YOUR OBJECTIVE:
Of the entries below, restate word for word only the section that runs from the line with "right knee: (113, 155)" to the line with "right knee: (86, 112)", counting both ends.

DATASET CONTENT:
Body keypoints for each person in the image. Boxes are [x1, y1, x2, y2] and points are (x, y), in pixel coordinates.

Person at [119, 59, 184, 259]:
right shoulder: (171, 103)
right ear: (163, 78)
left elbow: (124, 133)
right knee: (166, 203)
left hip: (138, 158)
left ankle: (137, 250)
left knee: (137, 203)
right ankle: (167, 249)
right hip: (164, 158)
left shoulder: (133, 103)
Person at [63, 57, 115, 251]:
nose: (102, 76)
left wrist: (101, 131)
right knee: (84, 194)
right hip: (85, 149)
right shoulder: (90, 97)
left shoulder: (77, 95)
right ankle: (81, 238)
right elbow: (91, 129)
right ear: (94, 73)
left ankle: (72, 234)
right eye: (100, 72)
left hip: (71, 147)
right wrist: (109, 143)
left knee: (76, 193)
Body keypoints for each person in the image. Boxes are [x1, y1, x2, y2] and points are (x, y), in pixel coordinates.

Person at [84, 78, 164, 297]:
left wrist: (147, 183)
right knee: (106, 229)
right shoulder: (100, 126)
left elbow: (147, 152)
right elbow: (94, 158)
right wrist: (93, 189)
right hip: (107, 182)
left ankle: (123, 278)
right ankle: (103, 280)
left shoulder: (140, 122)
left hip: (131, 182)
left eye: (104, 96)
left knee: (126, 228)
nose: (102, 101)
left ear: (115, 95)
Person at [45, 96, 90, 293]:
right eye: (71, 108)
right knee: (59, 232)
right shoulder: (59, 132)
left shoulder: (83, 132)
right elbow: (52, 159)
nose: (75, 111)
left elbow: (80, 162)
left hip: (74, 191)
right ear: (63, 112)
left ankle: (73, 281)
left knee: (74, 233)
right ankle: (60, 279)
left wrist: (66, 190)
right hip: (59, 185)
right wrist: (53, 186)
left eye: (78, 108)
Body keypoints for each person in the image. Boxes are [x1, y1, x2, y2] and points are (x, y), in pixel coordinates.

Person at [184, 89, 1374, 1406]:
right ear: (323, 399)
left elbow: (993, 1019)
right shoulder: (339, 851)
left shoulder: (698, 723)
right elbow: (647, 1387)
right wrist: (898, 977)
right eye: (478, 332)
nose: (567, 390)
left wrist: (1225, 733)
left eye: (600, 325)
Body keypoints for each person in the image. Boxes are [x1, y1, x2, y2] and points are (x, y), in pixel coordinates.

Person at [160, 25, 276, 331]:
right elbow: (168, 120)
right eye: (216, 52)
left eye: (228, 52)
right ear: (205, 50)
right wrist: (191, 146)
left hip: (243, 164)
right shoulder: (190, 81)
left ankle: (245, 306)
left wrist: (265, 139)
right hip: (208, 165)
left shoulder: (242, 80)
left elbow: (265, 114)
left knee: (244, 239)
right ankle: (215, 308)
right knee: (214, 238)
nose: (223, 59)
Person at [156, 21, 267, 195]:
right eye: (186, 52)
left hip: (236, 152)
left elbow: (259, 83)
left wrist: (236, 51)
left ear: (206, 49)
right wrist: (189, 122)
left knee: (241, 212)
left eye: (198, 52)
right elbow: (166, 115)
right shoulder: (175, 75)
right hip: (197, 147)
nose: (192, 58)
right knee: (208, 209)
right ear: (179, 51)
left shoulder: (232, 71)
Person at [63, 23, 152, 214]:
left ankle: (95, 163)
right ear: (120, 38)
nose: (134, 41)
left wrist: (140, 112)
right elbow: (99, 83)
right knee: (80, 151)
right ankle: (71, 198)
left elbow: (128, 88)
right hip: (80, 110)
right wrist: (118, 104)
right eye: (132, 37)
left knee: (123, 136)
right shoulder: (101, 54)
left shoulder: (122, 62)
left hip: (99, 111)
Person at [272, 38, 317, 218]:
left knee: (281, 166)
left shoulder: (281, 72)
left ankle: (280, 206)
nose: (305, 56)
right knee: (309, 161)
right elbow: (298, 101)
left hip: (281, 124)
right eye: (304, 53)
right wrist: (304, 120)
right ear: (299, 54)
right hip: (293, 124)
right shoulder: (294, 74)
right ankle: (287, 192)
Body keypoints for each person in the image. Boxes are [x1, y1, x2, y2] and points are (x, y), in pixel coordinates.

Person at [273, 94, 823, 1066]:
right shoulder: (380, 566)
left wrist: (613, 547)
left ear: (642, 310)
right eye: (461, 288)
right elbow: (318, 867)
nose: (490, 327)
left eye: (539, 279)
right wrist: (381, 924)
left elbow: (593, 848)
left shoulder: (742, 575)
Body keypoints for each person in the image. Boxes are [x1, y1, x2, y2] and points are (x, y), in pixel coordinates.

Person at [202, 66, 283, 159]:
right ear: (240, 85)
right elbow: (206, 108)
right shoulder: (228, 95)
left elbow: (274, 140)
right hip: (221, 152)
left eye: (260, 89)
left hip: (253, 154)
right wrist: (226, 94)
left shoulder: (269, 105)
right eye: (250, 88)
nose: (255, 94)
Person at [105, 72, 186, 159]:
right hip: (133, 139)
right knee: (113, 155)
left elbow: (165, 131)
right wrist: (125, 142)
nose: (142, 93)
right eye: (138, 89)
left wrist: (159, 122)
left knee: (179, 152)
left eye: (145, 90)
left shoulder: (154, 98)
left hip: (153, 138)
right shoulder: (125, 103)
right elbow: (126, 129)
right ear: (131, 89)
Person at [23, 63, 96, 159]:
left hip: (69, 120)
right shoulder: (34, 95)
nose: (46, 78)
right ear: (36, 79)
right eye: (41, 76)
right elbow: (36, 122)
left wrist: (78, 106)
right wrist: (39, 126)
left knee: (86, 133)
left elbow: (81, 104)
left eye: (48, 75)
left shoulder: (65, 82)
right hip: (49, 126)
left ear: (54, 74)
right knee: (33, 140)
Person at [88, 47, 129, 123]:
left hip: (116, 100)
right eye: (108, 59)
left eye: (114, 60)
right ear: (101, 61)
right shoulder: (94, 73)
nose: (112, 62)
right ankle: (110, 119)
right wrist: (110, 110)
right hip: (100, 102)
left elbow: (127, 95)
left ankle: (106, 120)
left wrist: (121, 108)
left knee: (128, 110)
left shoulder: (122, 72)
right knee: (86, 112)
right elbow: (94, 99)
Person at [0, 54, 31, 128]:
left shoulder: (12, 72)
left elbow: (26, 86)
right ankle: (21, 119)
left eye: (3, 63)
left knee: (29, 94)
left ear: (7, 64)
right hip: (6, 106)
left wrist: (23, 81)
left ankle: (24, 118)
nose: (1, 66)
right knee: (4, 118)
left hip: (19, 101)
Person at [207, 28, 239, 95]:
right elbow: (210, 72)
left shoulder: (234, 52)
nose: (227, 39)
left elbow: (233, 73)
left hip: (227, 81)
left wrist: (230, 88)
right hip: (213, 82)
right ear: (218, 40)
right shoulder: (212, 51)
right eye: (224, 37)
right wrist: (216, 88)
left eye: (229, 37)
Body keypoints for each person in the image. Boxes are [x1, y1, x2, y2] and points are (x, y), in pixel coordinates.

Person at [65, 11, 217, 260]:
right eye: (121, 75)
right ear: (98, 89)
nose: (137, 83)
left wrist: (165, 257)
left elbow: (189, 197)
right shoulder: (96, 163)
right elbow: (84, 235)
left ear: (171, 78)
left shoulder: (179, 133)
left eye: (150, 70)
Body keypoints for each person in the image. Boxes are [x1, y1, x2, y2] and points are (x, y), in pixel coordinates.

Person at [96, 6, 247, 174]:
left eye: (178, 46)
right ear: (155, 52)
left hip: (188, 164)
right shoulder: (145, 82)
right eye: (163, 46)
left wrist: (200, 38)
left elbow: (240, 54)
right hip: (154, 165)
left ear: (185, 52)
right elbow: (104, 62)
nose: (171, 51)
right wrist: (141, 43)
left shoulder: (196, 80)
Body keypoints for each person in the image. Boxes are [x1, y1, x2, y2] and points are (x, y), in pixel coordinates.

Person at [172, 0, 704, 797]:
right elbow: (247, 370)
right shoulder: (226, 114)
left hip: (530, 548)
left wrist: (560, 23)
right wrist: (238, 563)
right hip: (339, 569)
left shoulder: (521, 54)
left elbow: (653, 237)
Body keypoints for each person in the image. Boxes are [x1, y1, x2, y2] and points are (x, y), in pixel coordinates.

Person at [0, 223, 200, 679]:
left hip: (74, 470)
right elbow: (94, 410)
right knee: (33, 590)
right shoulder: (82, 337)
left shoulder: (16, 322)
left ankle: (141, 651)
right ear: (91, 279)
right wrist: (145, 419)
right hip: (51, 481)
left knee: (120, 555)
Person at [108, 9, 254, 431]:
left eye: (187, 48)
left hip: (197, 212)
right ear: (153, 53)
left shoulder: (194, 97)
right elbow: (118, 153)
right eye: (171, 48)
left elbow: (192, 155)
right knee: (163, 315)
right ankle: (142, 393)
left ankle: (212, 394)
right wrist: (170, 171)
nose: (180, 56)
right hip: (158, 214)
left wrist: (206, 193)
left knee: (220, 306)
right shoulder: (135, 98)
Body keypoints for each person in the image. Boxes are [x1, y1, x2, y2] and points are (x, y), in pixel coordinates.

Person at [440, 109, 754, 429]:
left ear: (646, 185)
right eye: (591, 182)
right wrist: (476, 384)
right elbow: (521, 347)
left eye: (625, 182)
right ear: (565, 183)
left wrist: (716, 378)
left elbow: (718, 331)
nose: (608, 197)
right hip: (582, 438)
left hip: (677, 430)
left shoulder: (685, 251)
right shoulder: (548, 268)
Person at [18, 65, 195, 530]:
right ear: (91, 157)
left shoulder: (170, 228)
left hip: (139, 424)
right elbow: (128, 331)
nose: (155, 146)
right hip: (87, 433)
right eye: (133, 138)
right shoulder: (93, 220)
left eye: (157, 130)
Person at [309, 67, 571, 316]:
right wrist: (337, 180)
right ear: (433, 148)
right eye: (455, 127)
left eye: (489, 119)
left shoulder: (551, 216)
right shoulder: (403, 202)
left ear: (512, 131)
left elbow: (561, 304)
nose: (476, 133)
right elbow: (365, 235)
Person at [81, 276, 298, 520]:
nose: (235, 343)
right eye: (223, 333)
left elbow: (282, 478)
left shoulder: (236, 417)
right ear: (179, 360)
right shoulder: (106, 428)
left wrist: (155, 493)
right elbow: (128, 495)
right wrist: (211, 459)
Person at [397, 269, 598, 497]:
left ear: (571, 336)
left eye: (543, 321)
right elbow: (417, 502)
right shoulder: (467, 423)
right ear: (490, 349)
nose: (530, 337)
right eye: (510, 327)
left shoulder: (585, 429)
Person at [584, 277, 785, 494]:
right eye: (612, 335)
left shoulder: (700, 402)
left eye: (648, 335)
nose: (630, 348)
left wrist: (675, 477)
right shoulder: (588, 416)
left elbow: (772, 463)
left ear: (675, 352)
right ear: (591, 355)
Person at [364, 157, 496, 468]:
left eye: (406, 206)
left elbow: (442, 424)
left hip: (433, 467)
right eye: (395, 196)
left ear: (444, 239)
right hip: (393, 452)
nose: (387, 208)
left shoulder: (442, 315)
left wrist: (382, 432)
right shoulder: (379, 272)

REPLY TO THE EXERCISE:
right knee: (113, 155)
left elbow: (165, 131)
right wrist: (125, 142)
nose: (142, 93)
right eye: (138, 89)
left wrist: (159, 122)
left knee: (179, 152)
left eye: (145, 90)
left shoulder: (154, 98)
left hip: (153, 138)
right shoulder: (125, 103)
right elbow: (126, 129)
right ear: (131, 89)
Person at [23, 63, 96, 159]:
left hip: (69, 120)
right shoulder: (34, 95)
nose: (46, 78)
right ear: (36, 79)
right eye: (41, 76)
right elbow: (36, 122)
left wrist: (78, 106)
right wrist: (39, 126)
left knee: (86, 133)
left elbow: (81, 104)
left eye: (48, 75)
left shoulder: (65, 82)
right hip: (49, 126)
left ear: (54, 74)
right knee: (33, 140)
Person at [88, 47, 129, 123]:
left hip: (116, 100)
right eye: (108, 59)
left eye: (114, 60)
right ear: (101, 61)
right shoulder: (94, 73)
nose: (112, 62)
right ankle: (110, 119)
right wrist: (110, 110)
right hip: (100, 102)
left elbow: (127, 95)
left ankle: (106, 120)
left wrist: (121, 108)
left knee: (128, 110)
left shoulder: (122, 72)
right knee: (86, 112)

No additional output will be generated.